Below are some entries. Copy each line in them that holds "there".

☆ ☆ ☆ ☆

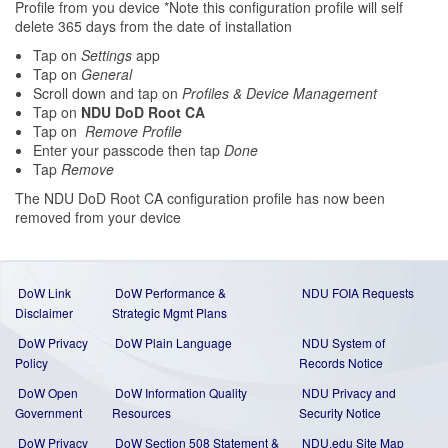
Profile from you device *Note this configuration profile will self
delete 365 days from the date of installation
Tap on
Settings
app
Tap on
General
Scroll down and tap on
Profiles & Device Management
Tap on
NDU DoD Root CA
Tap on
Remove Profile
Enter your passcode then tap
Done
Tap
Remove
The NDU DoD Root CA configuration profile has now been
removed from your device
DoW Link
DoW Performance &
NDU FOIA Requests
Disclaimer
Strategic Mgmt Plans
DoW Privacy
DoW Plain Language
NDU System of
Policy
Records Notice
DoW Open
DoW Information Quality
NDU Privacy and
Government
Resources
Security Notice
DoW Privacy
DoW Section 508 Statement
&
NDU.edu Site Map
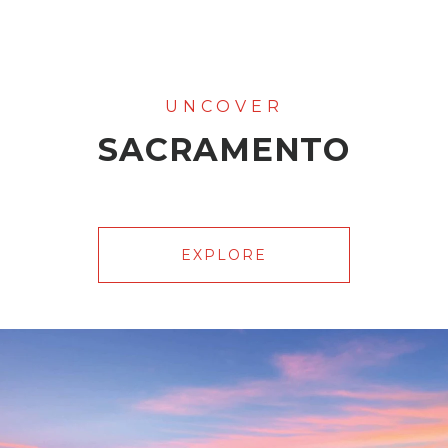
SACRAMENTO
EXPLORE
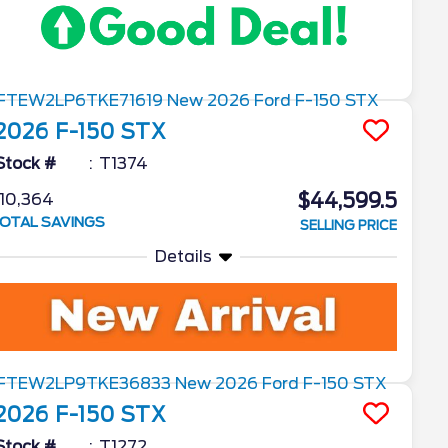
2026
F-150
STX
Stock #
T1374
$44,599.5
10,364
OTAL SAVINGS
SELLING PRICE
Details
2026
F-150
STX
Stock #
T1272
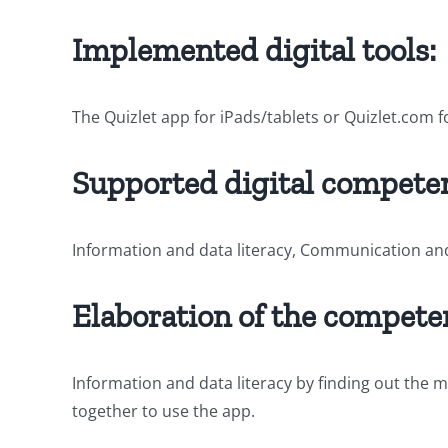
Implemented digital tools:
The Quizlet app for iPads/tablets or Quizlet.com
Supported digital competen
Information and data literacy, Communication an
Elaboration of the compete
Information and data literacy by finding out the
together to use the app.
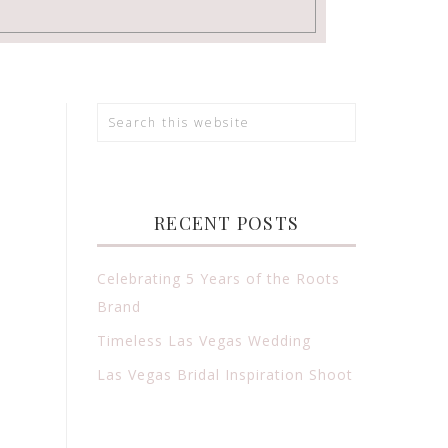
RECENT POSTS
Celebrating 5 Years of the Roots
Brand
Timeless Las Vegas Wedding
Las Vegas Bridal Inspiration Shoot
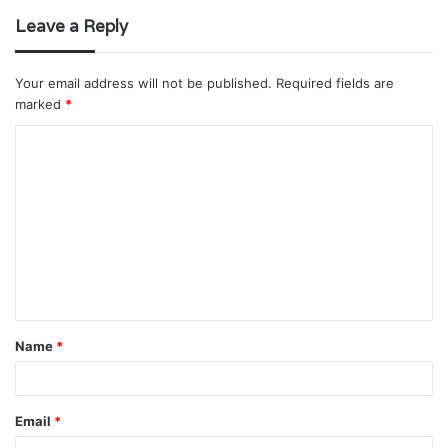
Leave a Reply
Your email address will not be published.
Required fields are
marked
*
C
o
m
m
e
n
t
Name
*
*
Email
*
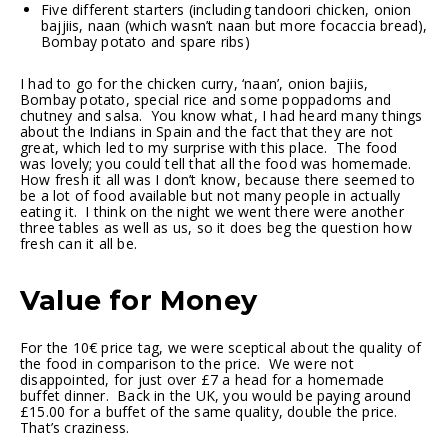
Five different starters (including tandoori chicken, onion
bajjiis, naan (which wasn’t naan but more focaccia bread),
Bombay potato and spare ribs)
I had to go for the chicken curry, ‘naan’, onion bajiis,
Bombay potato, special rice and some poppadoms and
chutney and salsa. You know what, I had heard many things
about the Indians in Spain and the fact that they are not
great, which led to my surprise with this place. The food
was lovely; you could tell that all the food was homemade.
How fresh it all was I don’t know, because there seemed to
be a lot of food available but not many people in actually
eating it. I think on the night we went there were another
three tables as well as us, so it does beg the question how
fresh can it all be.
Value for Money
For the 10€ price tag, we were sceptical about the quality of
the food in comparison to the price. We were not
disappointed, for just over £7 a head for a homemade
buffet dinner. Back in the UK, you would be paying around
£15.00 for a buffet of the same quality, double the price.
That’s craziness.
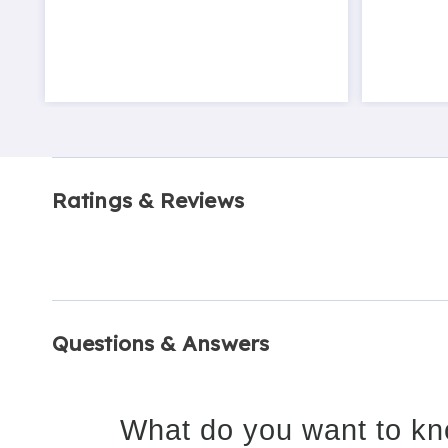
Ratings & Reviews
Questions & Answers
What do you want to kn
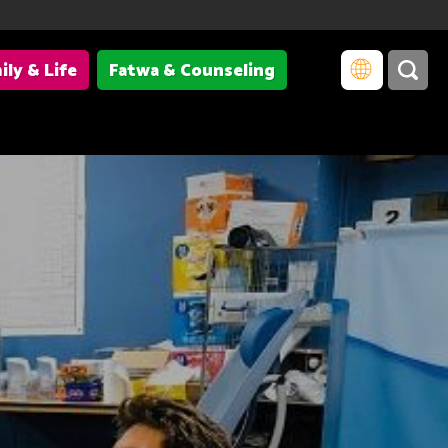
ily & Life
Fatwa & Counseling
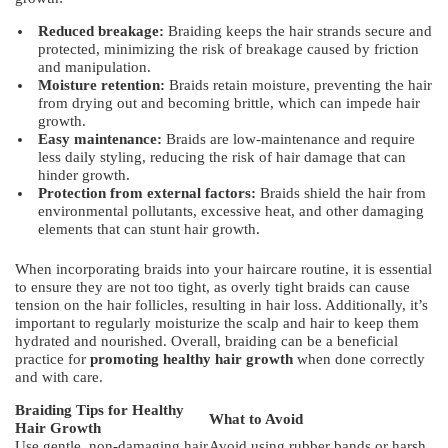
Reduced breakage:
Braiding keeps the hair strands secure and
protected, minimizing the risk of breakage caused by friction
and manipulation.
Moisture retention:
Braids retain moisture, preventing the hair
from drying out and becoming brittle, which can impede hair
growth.
Easy maintenance:
Braids are low-maintenance and require
less daily styling, reducing the risk of hair damage that can
hinder growth.
Protection from external factors:
Braids shield the hair from
environmental pollutants, excessive heat, and other damaging
elements that can stunt hair growth.
When incorporating braids into your haircare routine, it is essential
to ensure they are not too tight, as overly tight braids can cause
tension on the hair follicles, resulting in hair loss. Additionally, it’s
important to regularly moisturize the scalp and hair to keep them
hydrated and nourished. Overall, braiding can be a beneficial
practice for
promoting healthy hair growth
when done correctly
and with care.
Braiding Tips for Healthy
What to Avoid
Hair Growth
Use gentle, non-damaging hair
Avoid using rubber bands or harsh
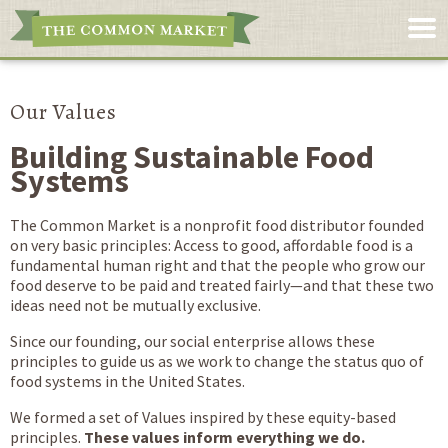
Our Values
Building Sustainable Food
Systems
The Common Market is a nonprofit food distributor founded
on very basic principles: Access to good, affordable food is a
fundamental human right and that the people who grow our
food deserve to be paid and treated fairly—and that these two
ideas need not be mutually exclusive.
Since our founding, our social enterprise allows these
principles to guide us as we work to change the status quo of
food systems in the United States.
We formed a set of Values inspired by these equity-based
principles.
These values inform everything we do.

☆ ☆ ☆ ☆

TASK ANSWER >>
How fresh it all was I don’t know, because there seemed to
eating it. I think on the night we went there were another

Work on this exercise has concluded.